## Exercise prompt
Would you repeat each line below exactly, without the pictures?

## Data section
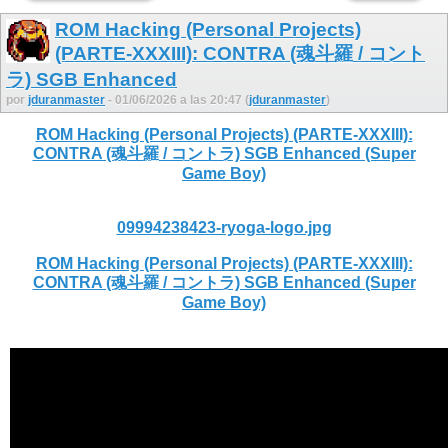
ROM Hacking (Personal Projects)
(PARTE-XXXIII): CONTRA (魂斗羅 / コント
ラ) SGB Enhanced
por
jduranmaster
- 01/06/2026 a las 20:47 (
jduranmaster
)
ROM Hacking (Personal Projects) (PARTE-XXXIII):
CONTRA (魂斗羅 / コントラ) SGB Enhanced (Super
Game Boy)
09994238423-ryoga-logo.jpg
ROM Hacking (Personal Projects) (PARTE-XXXIII):
CONTRA (魂斗羅 / コントラ) SGB Enhanced (Super
Game Boy)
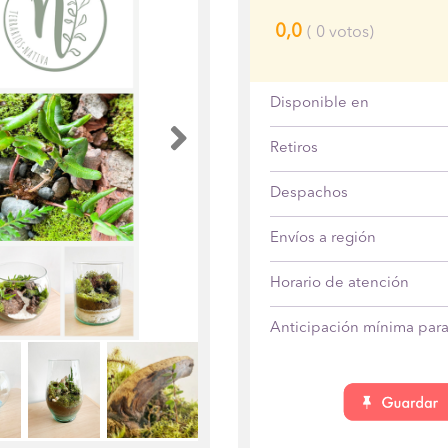
0,0
(
0
votos)
Disponible en
Anterior
Retiros
Despachos
Envíos a región
Horario de atención
Anticipación mínima para 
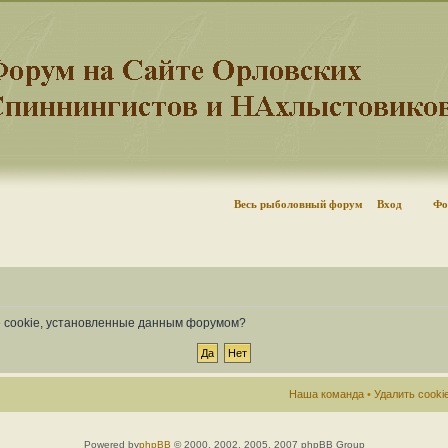
Весь рыболовный форум
Вход
Фо
се cookie, установленные данным форумом?
Наша команда
•
Удалить cook
Powered by
phpBB
© 2000, 2002, 2005, 2007 phpBB Group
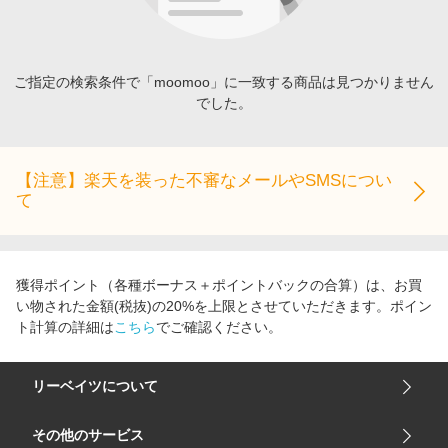
エンタメ
楽天サービス特集
スポーツ・アウトドア・ゴルフ
旅行特集
インテリア・寝具
ご指定の検索条件で「moomoo」に一致する商品は見つかりません
お中元特集2026
でした。
ペット・花・DIY・車
わくわく夏特集
旅行・レジャー・ホテル予約
とことん買い物チャレンジ
生活・お役立ち
【注意】楽天を装った不審なメールやSMSについ
Apple公式サイト×楽天カード分割払い
て
金融・マネー・保険
Qoo10メガポ
デジタルコンテンツ
ビジネス・その他サービス
獲得ポイント（各種ボーナス＋ポイントバックの合算）は、お買
い物された金額(税抜)の20%を上限とさせていただきます。ポイン
ト計算の詳細は
こちら
でご確認ください。
リーベイツについて
会社概要
その他のサービス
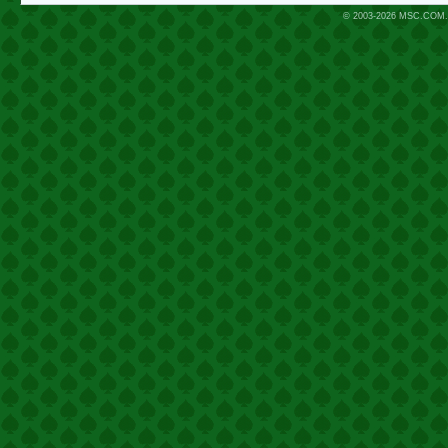
© 2003-2026
MSC.COM.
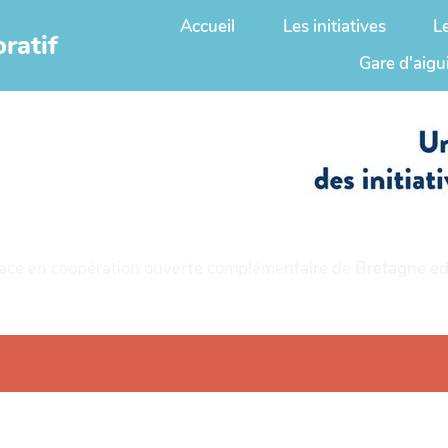
Accueil
Les initiatives
L
ratif
Gare d'aigu
ace en coopération ouverte complémentaire de
Bretagne ed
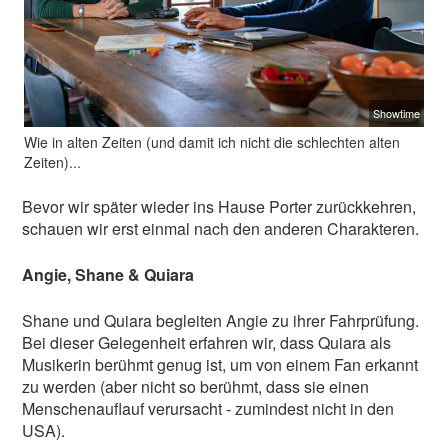
Showtime
Wie in alten Zeiten (und damit ich nicht die schlechten alten
Zeiten)...
Bevor wir später wieder ins Hause Porter zurückkehren,
schauen wir erst einmal nach den anderen Charakteren.
Angie, Shane & Quiara
Shane und Quiara begleiten Angie zu ihrer Fahrprüfung.
Bei dieser Gelegenheit erfahren wir, dass Quiara als
Musikerin berühmt genug ist, um von einem Fan erkannt
zu werden (aber nicht so berühmt, dass sie einen
Menschenauflauf verursacht - zumindest nicht in den
USA).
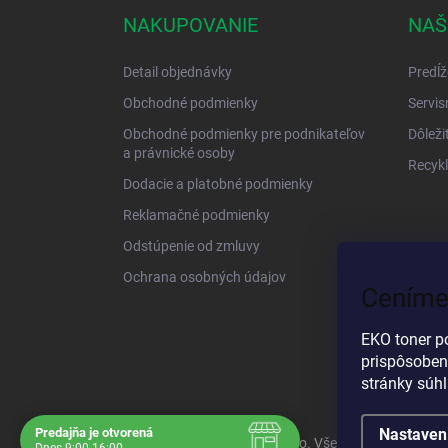
NAKUPOVANIE
NAŠ
Detail objednávky
Predĺž
Obchodné podmienky
Servis
Obchodné podmienky pre podnikateľov
Dôleži
a právnické osoby
Recykl
Dodacie a platobné podmienky
Reklamačné podmienky
Odstúpenie od zmluvy
Ochrana osobných údajov
Ceníme
EKO toner p
prispôsoben
stránky súh
Predajňa je otvorená
Nastaven
Copyright 2026
EKO TONER s.r.o
. Všetky práva vyhrad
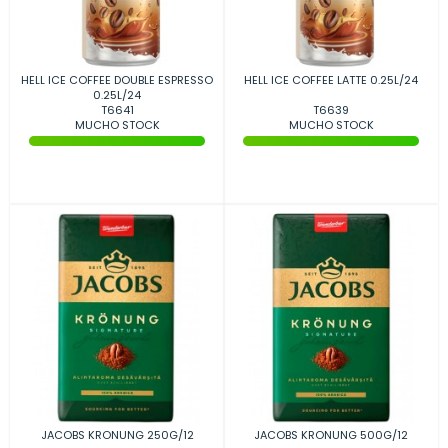
HELL ICE COFFEE DOUBLE ESPRESSO
HELL ICE COFFEE LATTE 0.25L/24
0.25L/24
T6641
T6639
MUCHO STOCK
MUCHO STOCK
JACOBS KRONUNG 250G/12
JACOBS KRONUNG 500G/12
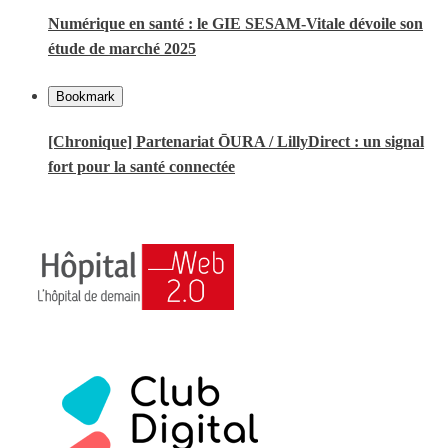
Numérique en santé : le GIE SESAM-Vitale dévoile son
étude de marché 2025
Bookmark
[Chronique] Partenariat ŌURA / LillyDirect : un signal
fort pour la santé connectée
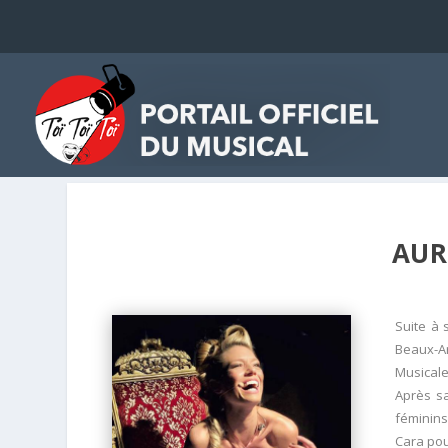
AUR
Suite à 
Beaux-A
Musicale,
Après sa
féminins
Cara pou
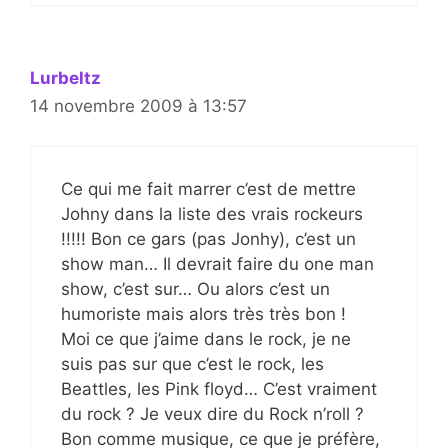
Lurbeltz
14 novembre 2009 à 13:57
Ce qui me fait marrer c’est de mettre
Johny dans la liste des vrais rockeurs
!!!!! Bon ce gars (pas Jonhy), c’est un
show man… Il devrait faire du one man
show, c’est sur… Ou alors c’est un
humoriste mais alors très très bon !
Moi ce que j’aime dans le rock, je ne
suis pas sur que c’est le rock, les
Beattles, les Pink floyd… C’est vraiment
du rock ? Je veux dire du Rock n’roll ?
Bon comme musique, ce que je préfère,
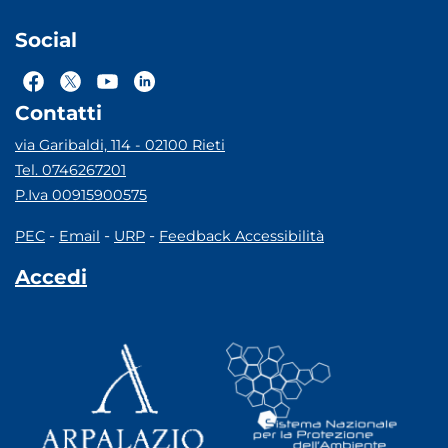
Social
Contatti
via Garibaldi, 114 - 02100 Rieti
Tel. 0746267201
P.Iva 00915900575
-
-
-
PEC
Email
URP
Feedback Accessibilità
Accedi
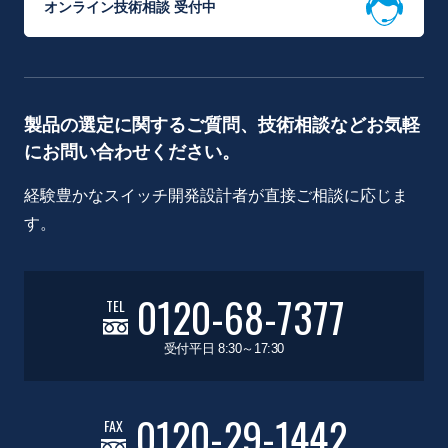
オンライン技術相談 受付中
製品の選定に関するご質問、技術相談などお気軽
にお問い合わせください。
経験豊かなスイッチ開発設計者が直接ご相談に応じま
す。
0120-68-7377
TEL
受付平日 8:30～17:30
0120-29-1442
FAX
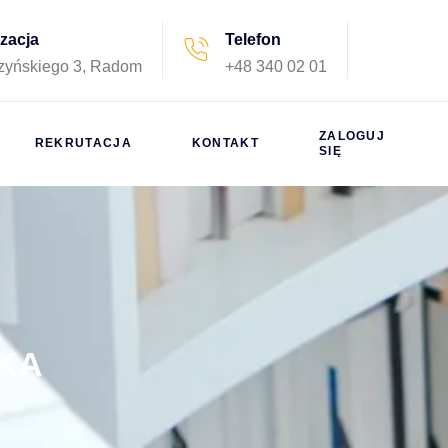
izacja
Telefon
rzyńskiego 3, Radom
+48 340 02 01
ZALOGUJ
REKRUTACJA
KONTAKT
SIĘ
CKA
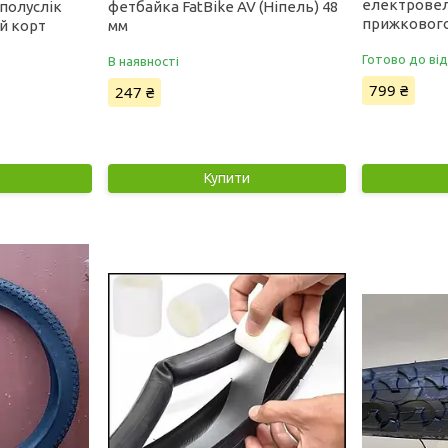
електровел
 полуслік
фетбайка FatBike AV (Ніпель) 48
прижковог
й корт
мм
Готово до ві
В наявності
799 ₴
247 ₴
Купити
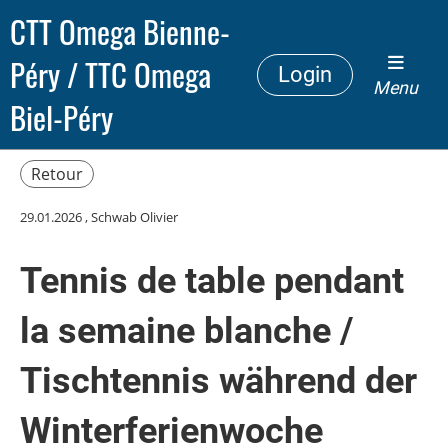
CTT Omega Bienne-
Péry / TTC Omega
Login
Menu
Biel-Péry
Retour
29.01.2026
, Schwab Olivier
Tennis de table pendant
la semaine blanche /
Tischtennis während der
Winterferienwoche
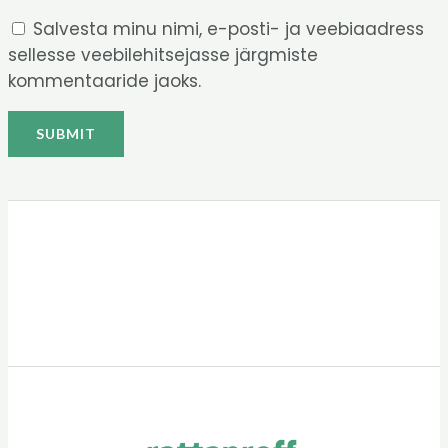
Salvesta minu nimi, e-posti- ja veebiaadress
sellesse veebilehitsejasse järgmiste
kommentaaride jaoks.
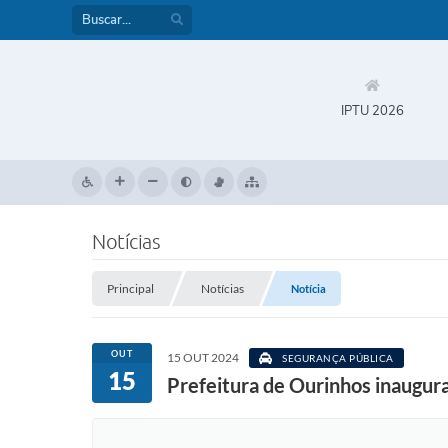
IPTU 2026
Notícias
Principal
Notícias
Notícia
OUT
15 OUT 2024
SEGURANÇA PÚBLICA
15
Prefeitura de Ourinhos inaugura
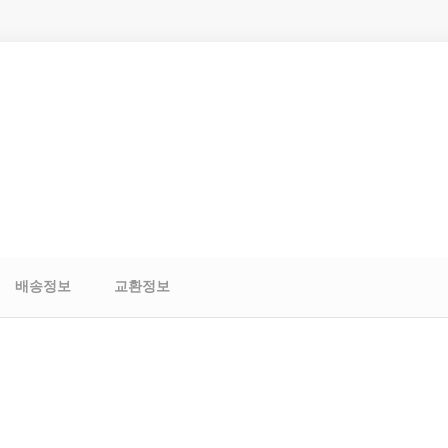
배송정보
교환정보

## Response
ROM Hacking (Personal Projects)
(PARTE-XXXIII): CONTRA (魂斗羅 / コント
ラ) SGB Enhanced
por
jduranmaster
- 01/06/2026 a las 20:47 (
jduranmaster
)
ROM Hacking (Personal Projects) (PARTE-XXXIII):
CONTRA (魂斗羅 / コントラ) SGB Enhanced (Super
Game Boy)
09994238423-ryoga-logo.jpg
ROM Hacking (Personal Projects) (PARTE-XXXIII):
CONTRA (魂斗羅 / コントラ) SGB Enhanced (Super
Game Boy)
0,0
(
0
votos)
Disponible en
Anterior
Retiros
Despachos
Envíos a región
Horario de atención
Anticipación mínima para 
Весь рыболовный форум
Вход
Фо
се cookie, установленные данным форумом?
Наша команда
•
Удалить cook
Powered by
phpBB
© 2000, 2002, 2005, 2007 phpBB Group
エンタメ
楽天サービス特集
スポーツ・アウトドア・ゴルフ
旅行特集
インテリア・寝具
ご指定の検索条件で「moomoo」に一致する商品は見つかりません
お中元特集2026
でした。
ペット・花・DIY・車
わくわく夏特集
旅行・レジャー・ホテル予約
とことん買い物チャレンジ
生活・お役立ち
【注意】楽天を装った不審なメールやSMSについ
Apple公式サイト×楽天カード分割払い
て
金融・マネー・保険
Qoo10メガポ
デジタルコンテンツ
ビジネス・その他サービス
獲得ポイント（各種ボーナス＋ポイントバックの合算）は、お買
い物された金額(税抜)の20%を上限とさせていただきます。ポイン
ト計算の詳細は
こちら
でご確認ください。
リーベイツについて
会社概要
その他のサービス
© 2003-2026
MSC.COM.
Accueil
Les initiatives
L
ratif
Gare d'aigu
ace en coopération ouverte complémentaire de
Bretagne ed
Showtime
Wie in alten Zeiten (und damit ich nicht die schlechten alten
Zeiten)...
Bevor wir später wieder ins Hause Porter zurückkehren,
schauen wir erst einmal nach den anderen Charakteren.
Angie, Shane & Quiara
Shane und Quiara begleiten Angie zu ihrer Fahrprüfung.
Bei dieser Gelegenheit erfahren wir, dass Quiara als
Musikerin berühmt genug ist, um von einem Fan erkannt
zu werden (aber nicht so berühmt, dass sie einen
Menschenauflauf verursacht - zumindest nicht in den
USA).
NAKUPOVANIE
NAŠ
Detail objednávky
Predĺž
Obchodné podmienky
Servis
Obchodné podmienky pre podnikateľov
Dôleži
a právnické osoby
Recykl
Dodacie a platobné podmienky
Reklamačné podmienky
Odstúpenie od zmluvy
Ochrana osobných údajov
Ceníme
EKO toner p
prispôsoben
stránky súh
Predajňa je otvorená
Nastaven
Copyright 2026
EKO TONER s.r.o
. Všetky práva vyhrad
HELL ICE COFFEE DOUBLE ESPRESSO
HELL ICE COFFEE LATTE 0.25L/24
0.25L/24
T6641
T6639
MUCHO STOCK
MUCHO STOCK
JACOBS KRONUNG 250G/12
JACOBS KRONUNG 500G/12
Numérique en santé : le GIE SESAM-Vitale dévoile son
étude de marché 2025
Bookmark
[Chronique] Partenariat ŌURA / LillyDirect : un signal
fort pour la santé connectée
AUR
Suite à 
Beaux-A
Musicale,
Après sa
féminins
Cara pou
Lurbeltz
14 novembre 2009 à 13:57
Ce qui me fait marrer c’est de mettre
Johny dans la liste des vrais rockeurs
!!!!! Bon ce gars (pas Jonhy), c’est un
show man… Il devrait faire du one man
show, c’est sur… Ou alors c’est un
humoriste mais alors très très bon !
Moi ce que j’aime dans le rock, je ne
suis pas sur que c’est le rock, les
Beattles, les Pink floyd… C’est vraiment
du rock ? Je veux dire du Rock n’roll ?
Bon comme musique, ce que je préfère,
Social
Contatti
via Garibaldi, 114 - 02100 Rieti
Tel. 0746267201
P.Iva 00915900575
-
-
-
PEC
Email
URP
Feedback Accessibilità
Accedi
オンライン技術相談 受付中
製品の選定に関するご質問、技術相談などお気軽
にお問い合わせください。
経験豊かなスイッチ開発設計者が直接ご相談に応じま
す。
0120-68-7377
TEL
受付平日 8:30～17:30
0120-29-1442
FAX
izacja
Telefon
rzyńskiego 3, Radom
+48 340 02 01
ZALOGUJ
REKRUTACJA
KONTAKT
SIĘ
CKA
електровел
 полуслік
фетбайка FatBike AV (Ніпель) 48
прижковог
й корт
мм
Готово до ві
В наявності
799 ₴
247 ₴
Купити
CTT Omega Bienne-
Péry / TTC Omega
Login
Menu
Biel-Péry
Retour
29.01.2026
, Schwab Olivier
Tennis de table pendant
la semaine blanche /
Tischtennis während der
Winterferienwoche
Salvesta minu nimi, e-posti- ja veebiaadress
sellesse veebilehitsejasse järgmiste
kommentaaride jaoks.
IPTU 2026
Notícias
Principal
Notícias
Notícia
OUT
15 OUT 2024
SEGURANÇA PÚBLICA
15
Prefeitura de Ourinhos inaugura
배송정보
교환정보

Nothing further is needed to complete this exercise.